## TASK BRIEF
Can you transcribe the text of every record below line for line, with no changes, leaving out the pictures?
======== DATASET ENTRIES
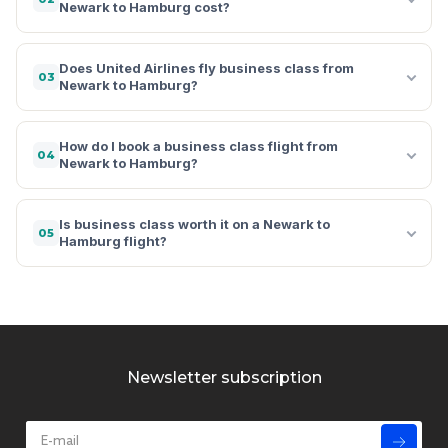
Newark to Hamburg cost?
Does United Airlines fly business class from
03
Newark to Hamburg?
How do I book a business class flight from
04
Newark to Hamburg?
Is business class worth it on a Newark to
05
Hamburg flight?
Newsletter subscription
================
## WRITTEN RESPONSE
Newark to Hamburg cost?
Does United Airlines fly business class from
03
Newark to Hamburg?
How do I book a business class flight from
04
Newark to Hamburg?
Is business class worth it on a Newark to
05
Hamburg flight?
Newsletter subscription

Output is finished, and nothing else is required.